Cross border conveyancing and mortgaging
Europe has issued a number of regulations and directives that should stimulate the development of a European market and a European legal space. In 2010 ELRA launched the CROBECO project to contribute to this purpose in the real estate market. The project was supported by the Commission and finished in June 2012. The project described an alternative European conveyancing process that could contribute to better cross border service of documents (art 81 TFEU). For property rights the law of the country of the plot (“lex rei sitae”) (art 345 TFEU) is fully respected, but for contractual and non contractual obligations the law choice of Regulations Rome I and II and the choice of forum of Regulation Brussels 1 is used to make the law of the country of the foreign buyer applicable. Clauses with these choices are added to contracts in the native language of the home country of a foreign buyer, and improve faith that there is sufficient legal protection.
This process is only possible for plots in countries that allow submission of foreign deeds. To ensure timely receipt of information and conveyancing documents, the process is based on electronic communication. The leading principle is respect for existing legislation and techniques. This means that the CROBECO conveyancer needs to have sufficient knowledge of different types of electronic communication (electronic lodging, electronic registration, electronic conveyance) and of at least two national legislations (that of the contractual law and that of the property rights).
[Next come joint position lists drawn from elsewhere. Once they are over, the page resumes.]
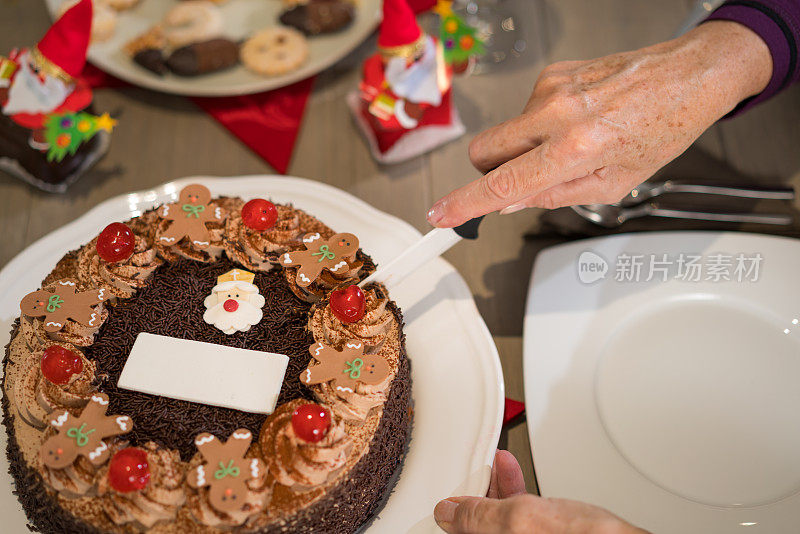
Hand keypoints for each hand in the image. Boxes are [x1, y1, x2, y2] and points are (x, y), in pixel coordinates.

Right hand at [426, 21, 771, 227]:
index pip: (503, 183)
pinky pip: (525, 111)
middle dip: (490, 173)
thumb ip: (555, 195)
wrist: (687, 75)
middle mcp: (556, 113)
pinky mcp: (552, 73)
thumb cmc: (662, 127)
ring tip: (574, 144)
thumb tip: (510, 201)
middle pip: (483, 151)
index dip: (465, 203)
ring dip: (525, 148)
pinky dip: (540, 125)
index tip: (440, 213)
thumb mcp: (615, 183)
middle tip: (521, 179)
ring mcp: (550, 88)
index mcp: (576, 148)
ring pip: (506, 132)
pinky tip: (577, 122)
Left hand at [433, 450, 647, 533]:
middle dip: (480, 491)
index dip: (457, 505)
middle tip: (480, 469)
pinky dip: (518, 495)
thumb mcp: (522, 519)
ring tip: (499, 465)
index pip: (462, 530)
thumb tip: (448, 512)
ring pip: (502, 518)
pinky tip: (515, 476)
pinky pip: (522, 519)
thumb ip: (481, 515)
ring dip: (499, 488)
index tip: (457, 485)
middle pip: (482, 524)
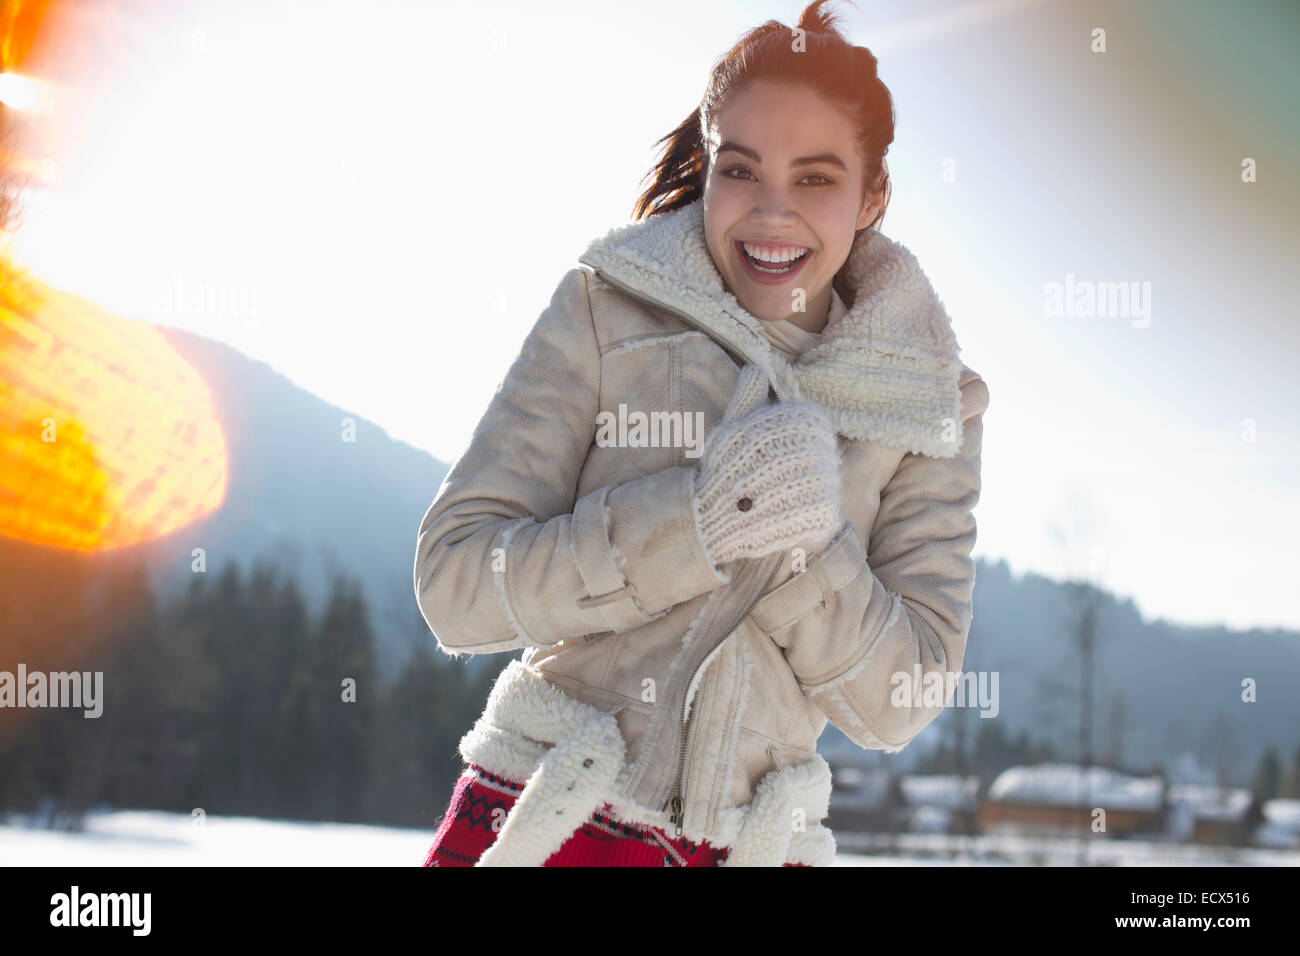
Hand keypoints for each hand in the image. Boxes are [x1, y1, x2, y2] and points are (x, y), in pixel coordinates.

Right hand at [690, 363, 842, 567]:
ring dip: (805, 494)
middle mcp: (816, 447)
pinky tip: (785, 520)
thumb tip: (755, 369)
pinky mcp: (824, 512)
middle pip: (822, 458)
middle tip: (770, 484)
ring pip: (825, 485)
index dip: (793, 445)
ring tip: (775, 502)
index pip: (814, 428)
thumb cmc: (724, 467)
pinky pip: (825, 513)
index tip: (771, 458)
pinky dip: (809, 518)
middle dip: (799, 471)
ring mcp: (823, 482)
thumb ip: (749, 396)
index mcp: (799, 420)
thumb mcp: (733, 424)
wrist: (714, 515)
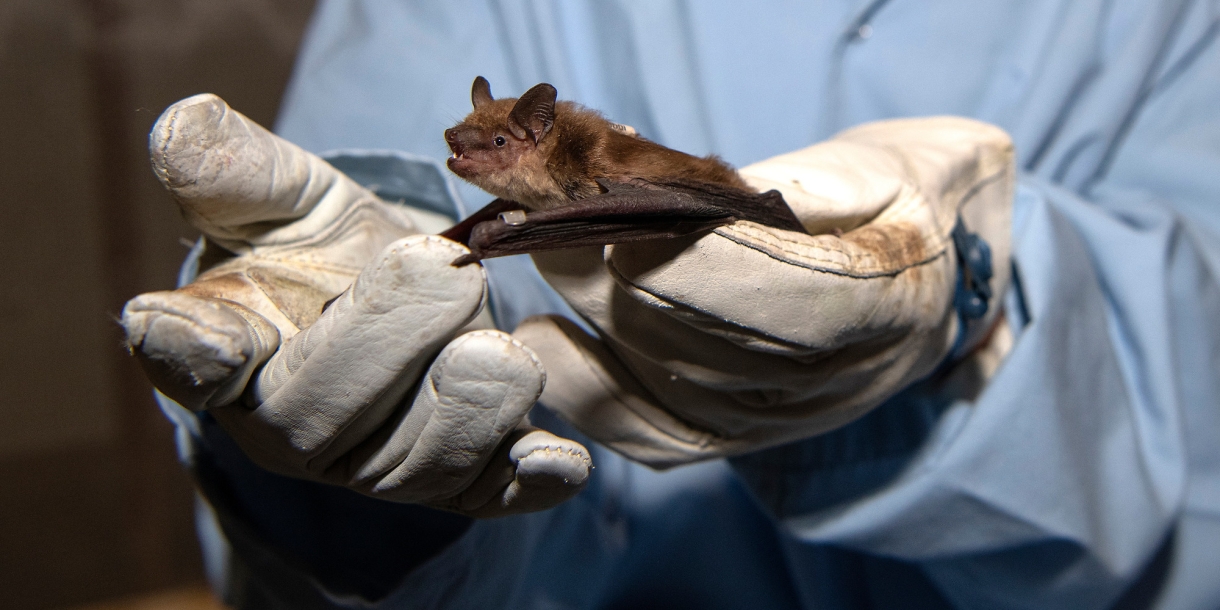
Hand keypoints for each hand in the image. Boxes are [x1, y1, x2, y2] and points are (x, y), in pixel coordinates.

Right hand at [121, 94, 589, 515]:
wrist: (400, 290)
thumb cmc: (322, 246)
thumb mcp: (284, 197)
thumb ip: (239, 170)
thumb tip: (185, 122)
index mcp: (230, 349)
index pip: (196, 356)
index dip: (188, 347)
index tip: (174, 323)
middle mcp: (293, 425)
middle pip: (319, 414)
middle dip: (385, 339)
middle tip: (449, 266)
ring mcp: (375, 462)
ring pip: (412, 464)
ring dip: (463, 410)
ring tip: (501, 352)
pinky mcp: (454, 479)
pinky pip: (485, 493)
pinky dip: (521, 483)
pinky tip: (559, 464)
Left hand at [515, 117, 1013, 467]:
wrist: (921, 276)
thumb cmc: (893, 200)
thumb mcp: (880, 169)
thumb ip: (803, 185)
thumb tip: (690, 198)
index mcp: (897, 302)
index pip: (796, 301)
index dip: (704, 267)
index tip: (625, 218)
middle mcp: (839, 382)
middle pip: (711, 339)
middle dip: (618, 272)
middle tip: (547, 209)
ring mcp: (783, 422)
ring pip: (668, 377)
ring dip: (591, 305)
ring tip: (538, 237)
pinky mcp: (738, 438)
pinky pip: (653, 434)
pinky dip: (589, 391)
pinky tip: (544, 336)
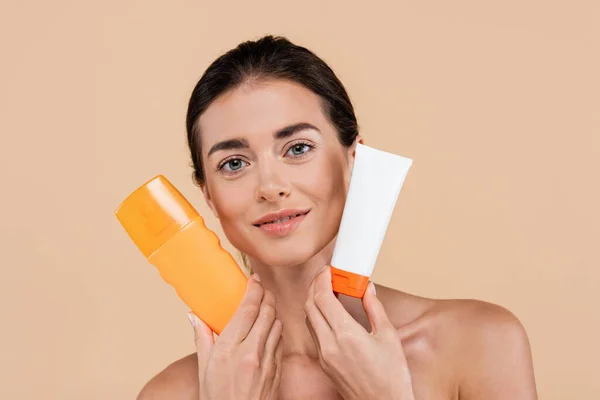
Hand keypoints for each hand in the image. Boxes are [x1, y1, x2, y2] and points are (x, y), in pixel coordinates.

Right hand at [189, 274, 282, 399]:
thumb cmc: (217, 399)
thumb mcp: (204, 369)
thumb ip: (202, 339)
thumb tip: (194, 317)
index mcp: (228, 348)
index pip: (247, 309)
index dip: (254, 289)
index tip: (254, 279)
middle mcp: (250, 351)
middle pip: (266, 312)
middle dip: (266, 296)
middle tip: (262, 289)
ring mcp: (266, 361)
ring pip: (277, 324)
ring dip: (273, 312)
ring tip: (267, 306)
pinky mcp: (276, 370)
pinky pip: (280, 342)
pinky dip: (277, 330)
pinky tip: (271, 329)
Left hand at [304, 266, 414, 399]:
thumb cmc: (391, 376)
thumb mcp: (388, 336)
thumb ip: (374, 307)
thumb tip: (366, 287)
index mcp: (346, 334)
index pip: (322, 297)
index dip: (322, 278)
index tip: (329, 269)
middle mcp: (329, 344)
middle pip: (309, 305)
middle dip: (314, 286)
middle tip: (326, 276)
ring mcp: (323, 355)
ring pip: (308, 319)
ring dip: (314, 301)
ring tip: (328, 291)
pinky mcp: (323, 362)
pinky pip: (313, 333)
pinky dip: (317, 316)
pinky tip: (330, 312)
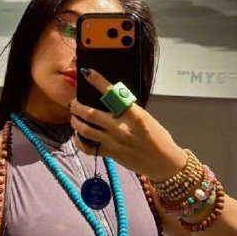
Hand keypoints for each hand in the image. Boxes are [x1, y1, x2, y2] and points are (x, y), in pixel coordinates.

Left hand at [69, 69, 186, 180]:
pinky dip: (79, 141)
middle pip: (92, 114)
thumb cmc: (157, 137)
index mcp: (134, 114)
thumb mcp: (146, 118)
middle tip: (73, 102)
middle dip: (78, 106)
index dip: (98, 82)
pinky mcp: (110, 154)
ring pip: (86, 130)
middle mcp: (122, 127)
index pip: (113, 94)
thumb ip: (128, 110)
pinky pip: (88, 148)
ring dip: (76, 121)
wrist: (163, 162)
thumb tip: (111, 99)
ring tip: (74, 117)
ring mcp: (114, 142)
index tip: (87, 73)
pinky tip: (78, 135)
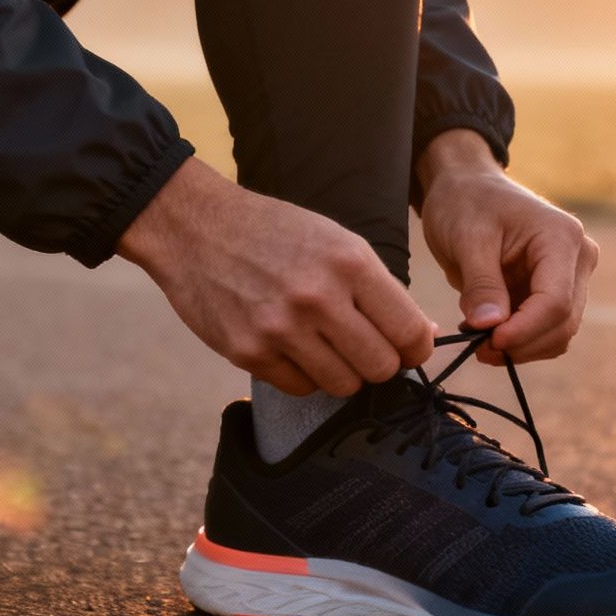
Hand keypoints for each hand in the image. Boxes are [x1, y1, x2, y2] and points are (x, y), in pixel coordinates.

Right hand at [119, 159, 435, 395]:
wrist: (194, 228)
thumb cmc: (274, 233)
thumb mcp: (336, 242)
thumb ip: (379, 289)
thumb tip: (421, 334)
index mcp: (349, 262)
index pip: (408, 331)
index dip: (415, 349)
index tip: (407, 350)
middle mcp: (318, 297)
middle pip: (380, 367)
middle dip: (379, 365)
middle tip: (363, 349)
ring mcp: (281, 328)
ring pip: (342, 385)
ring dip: (342, 373)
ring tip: (326, 346)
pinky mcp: (248, 352)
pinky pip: (300, 388)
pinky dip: (303, 375)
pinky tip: (291, 347)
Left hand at [416, 129, 599, 363]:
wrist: (468, 189)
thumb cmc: (466, 203)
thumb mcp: (466, 238)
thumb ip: (480, 283)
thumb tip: (489, 326)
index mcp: (561, 237)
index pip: (556, 301)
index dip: (524, 330)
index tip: (486, 342)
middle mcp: (578, 258)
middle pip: (563, 322)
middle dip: (521, 343)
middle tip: (476, 348)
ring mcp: (571, 277)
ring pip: (558, 334)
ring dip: (520, 347)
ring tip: (476, 337)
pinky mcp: (556, 292)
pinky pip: (545, 331)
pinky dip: (519, 340)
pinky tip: (486, 330)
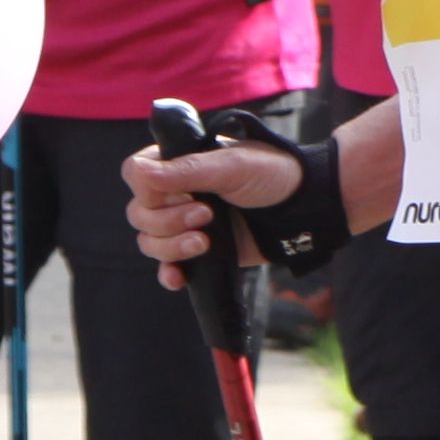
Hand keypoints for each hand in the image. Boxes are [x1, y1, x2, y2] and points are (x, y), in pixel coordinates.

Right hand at [124, 133, 299, 284]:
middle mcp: (176, 193)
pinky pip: (166, 267)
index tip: (180, 192)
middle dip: (168, 220)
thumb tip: (139, 172)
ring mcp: (184, 223)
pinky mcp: (197, 250)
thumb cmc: (272, 176)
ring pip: (149, 241)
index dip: (149, 188)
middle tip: (206, 214)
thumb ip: (187, 170)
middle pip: (139, 213)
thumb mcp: (233, 166)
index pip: (135, 173)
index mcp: (180, 163)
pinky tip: (179, 277)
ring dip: (172, 246)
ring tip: (206, 241)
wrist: (303, 210)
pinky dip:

Because of the differences between British and Irish common law systems and continental civil law systems, the different deeds and title systems for Land Registers and the national differences within those systems, the task of a CROBECO conveyancer is complicated.
We concluded that specialized CROBECO conveyancers are needed. To support them a framework of guidelines and possible supportive tools has been described, in the so-called CCRF: “Cross Border Conveyance Reference Framework” (see www.ELRA.eu/). Recently ELRA was awarded a grant by the European Commission for a project to implement the CCRF into practice. Initially a group of Dutch and English notaries is willing to participate in this CROBECO 2 project for cross border buying of property rights in Spain and Portugal. Later on, extension to other countries is foreseen. We provide them with information from a repository of clauses, with assistance from a helpdesk in Spain and Portugal and the necessary software.
The new technical possibilities as well as the new European rules provide new possibilities. But we have to take precautions to safeguard legal certainty. The support from other stakeholders as is described in this vision document can help to achieve that goal.